Without any pictures, print the lines below from the one that has "086 1212 400" through the one that has "there was one", exactly and nothing else.
··· RECORDS ···
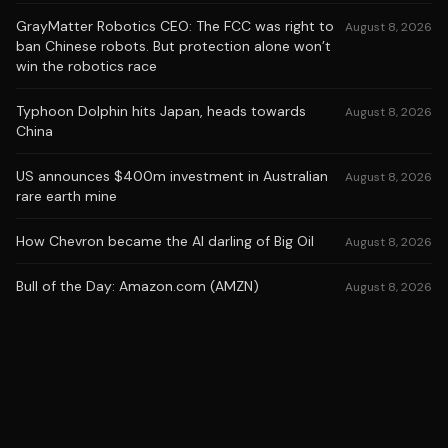
GrayMatter Robotics CEO: The FCC was right to
August 8, 2026
ban Chinese robots. But protection alone won’t
win the robotics race
Typhoon Dolphin hits Japan, heads towards
August 8, 2026
China
US announces $400m investment in Australian
August 8, 2026
rare earth mine
How Chevron became the AI darling of Big Oil
August 8, 2026
Bull of the Day: Amazon.com (AMZN)
August 8, 2026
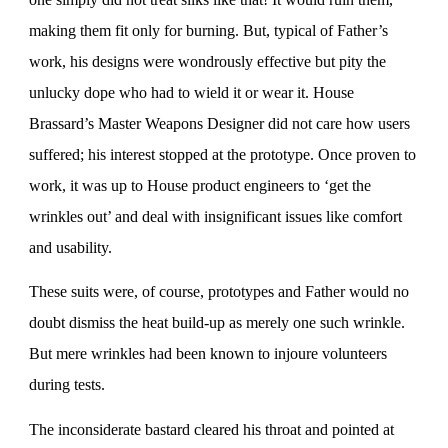
making them fit only for burning. But, typical of Father’s
work, his designs were wondrously effective but pity the
unlucky dope who had to wield it or wear it. House
Brassard’s Master Weapons Designer did not care how users
suffered; his interest stopped at the prototype. Once proven to
work, it was up to House product engineers to ‘get the
wrinkles out’ and deal with insignificant issues like comfort
and usability.
These suits were, of course, prototypes and Father would no
doubt dismiss the heat build-up as merely one such wrinkle.
But mere wrinkles had been known to injoure volunteers
during tests.
The inconsiderate bastard cleared his throat and pointed at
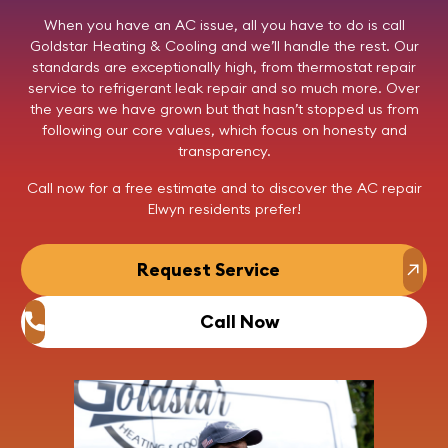
When you have an AC issue, all you have to do is call
Goldstar Heating & Cooling
and we’ll handle the rest. Our
standards are exceptionally high, from thermostat repair
service to refrigerant leak repair and so much more. Over
the years we have grown but that hasn’t stopped us from
following our core values, which focus on honesty and
transparency.
Call now
for a free estimate and to discover the AC repair
Elwyn residents prefer!
Request Service
Call Now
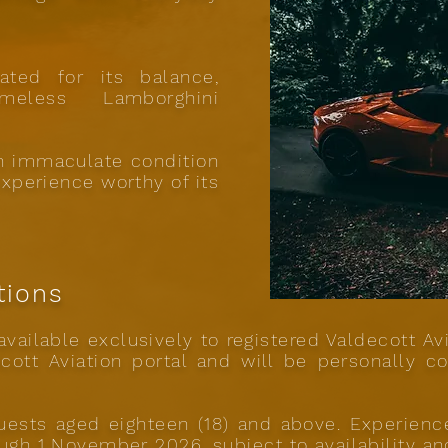
ated for its balance,
meless Lamborghini
in immaculate condition
experience worthy of its
tions
vailable exclusively to registered Valdecott Av
cott Aviation portal and will be personally co
 guests aged eighteen (18) and above. Experien
ough 1 November 2026, subject to availability an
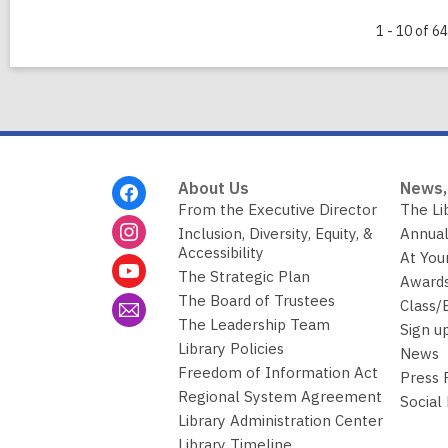
1 - 10 of 64
Footer
About Us
News,
Menu
From the Executive Director
The Li
Inclusion, Diversity, Equity, &
Annual
Accessibility
At You
The Strategic Plan
Awards
The Board of Trustees
Class/
The Leadership Team
Sign u
Library Policies
News
Freedom of Information Act
Press
Regional System Agreement
Social
Library Administration Center
Library Timeline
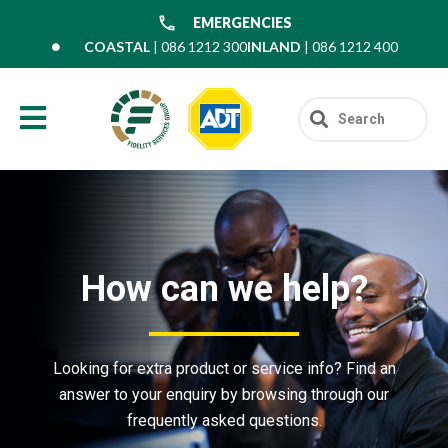
EMERGENCIES
COASTAL
| 086 1212 300
INLAND
| 086 1212 400
How can we help?
Looking for extra product or service info? Find an
answer to your enquiry by browsing through our
frequently asked questions.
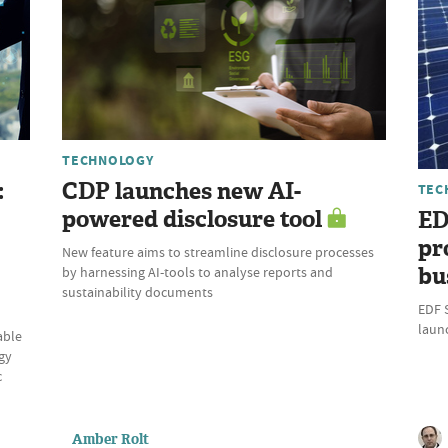
TECHNOLOGY
:
CDP launches new AI-
TEC
powered disclosure tool
ED
pr
New feature aims to streamline disclosure processes
bu
by harnessing AI-tools to analyse reports and
sustainability documents
EDF 
laun
able
gy
c
Amber Rolt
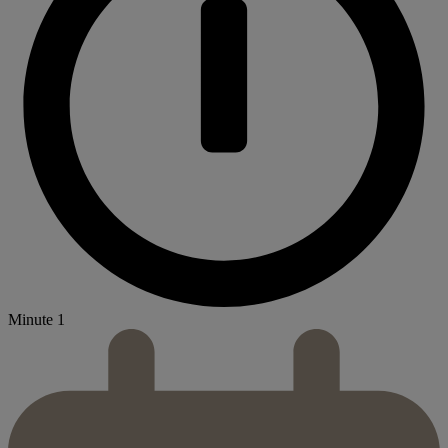
Minute 1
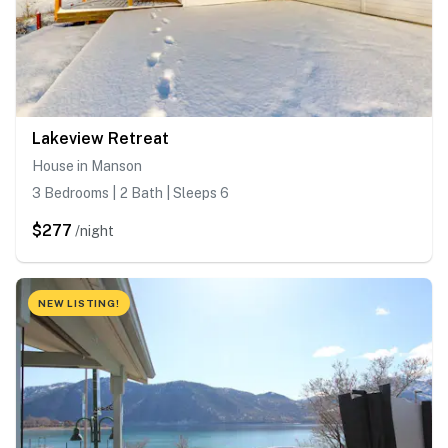
Lakeview Retreat
House in Manson
3 Bedrooms | 2 Bath | Sleeps 6
$277
/night
NEW LISTING!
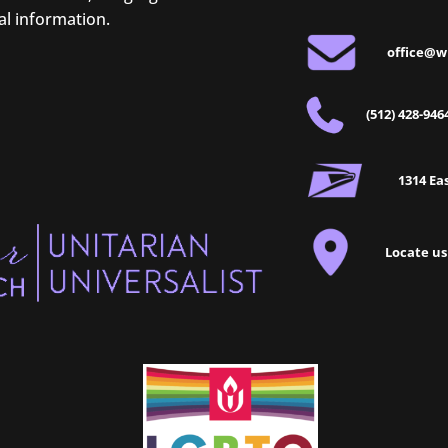
al information.
office@w
(512) 428-946
1314 Eas
Locate us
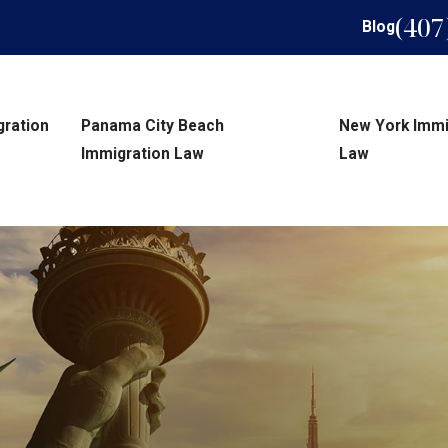
(407
Blog
gration
Panama City Beach
New York Immi
Immigration Law
Law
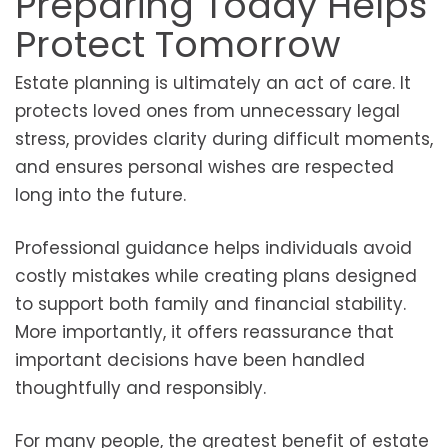
Preparing Today Helps
Protect Tomorrow
Estate planning is ultimately an act of care. It
protects loved ones from unnecessary legal
stress, provides clarity during difficult moments,
and ensures personal wishes are respected
long into the future.
Professional guidance helps individuals avoid
costly mistakes while creating plans designed
to support both family and financial stability.
More importantly, it offers reassurance that
important decisions have been handled
thoughtfully and responsibly.
For many people, the greatest benefit of estate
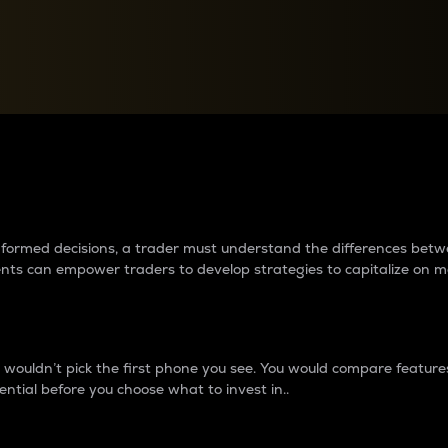
between cryptos matter to t
 informed decisions, a trader must understand the differences be
ments can empower traders to develop strategies to capitalize on m
ouldn’t pick the first phone you see. You would compare features,
ential before you choose what to invest in..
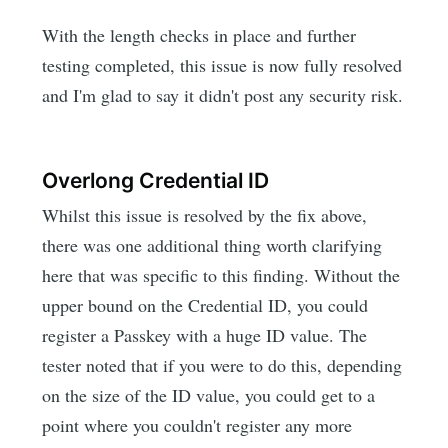
With the length checks in place and further
testing completed, this issue is now fully resolved
and I'm glad to say it didn't post any security risk.
Overlong Credential ID
Whilst this issue is resolved by the fix above,
there was one additional thing worth clarifying
here that was specific to this finding. Without the
upper bound on the Credential ID, you could
register a Passkey with a huge ID value. The
tester noted that if you were to do this, depending
on the size of the ID value, you could get to a
point where you couldn't register any more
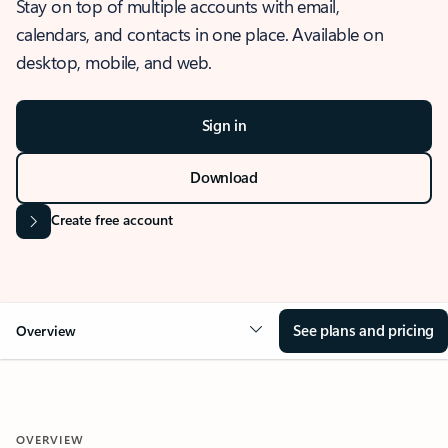
Stay on top of multiple accounts with email,
calendars, and contacts in one place. Available on
desktop, mobile, and web.
Sign in
Download
Create free account
See plans and pricing
Overview
OVERVIEW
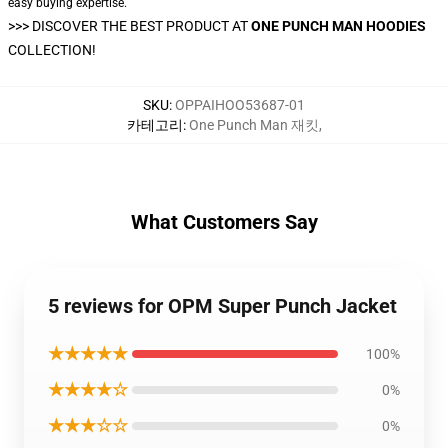
easy buying expertise.
>>>
DISCOVER THE BEST PRODUCT AT
ONE PUNCH MAN HOODIES
COLLECTION!
SKU
:
OPPAIHOO53687-01
카테고리
:
One Punch Man 재킷
,
What Customers Say
5 reviews for OPM Super Punch Jacket
★★★★★
100%
★★★★☆
0%
★★★☆☆
0%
···
### ANSWER TO THE PROBLEM
| 086 1212 400
How can we help?
Looking for extra product or service info? Find an
answer to your enquiry by browsing through our
frequently asked questions.
TECHNOLOGY
:
CDP launches new AI-
TEC
powered disclosure tool
ED
pr
New feature aims to streamline disclosure processes
bu
by harnessing AI-tools to analyse reports and
sustainability documents
EDF 
laun
able
gy
c
Amber Rolt
Minute 1
Lakeview Retreat
House in Manson
3 Bedrooms | 2 Bath | Sleeps 6
$277
/night
NEW LISTING!
al information.
office@w
(512) 428-946
1314 Eas
Locate us
(407
Blog
gration
Panama City Beach
New York Immi
Immigration Law
Law
Preparing Today Helps
Protect Tomorrow
Estate planning is ultimately an act of care. It
protects loved ones from unnecessary legal
stress, provides clarity during difficult moments,
and ensures personal wishes are respected
long into the future.
Professional guidance helps individuals avoid
costly mistakes while creating plans designed
to support both family and financial stability.
More importantly, it offers reassurance that
important decisions have been handled
thoughtfully and responsibly.
For many people, the greatest benefit of estate
between cryptos matter to t
 informed decisions, a trader must understand the differences be
ments can empower traders to develop strategies to capitalize on m
ouldn’t pick the first phone you see. You would compare features,
ential before you choose what to invest in..
With the length checks in place and further
testing completed, this issue is now fully resolved
and I'm glad to say it didn't post any security risk.
Overlong Credential ID
Whilst this issue is resolved by the fix above,
there was one additional thing worth clarifying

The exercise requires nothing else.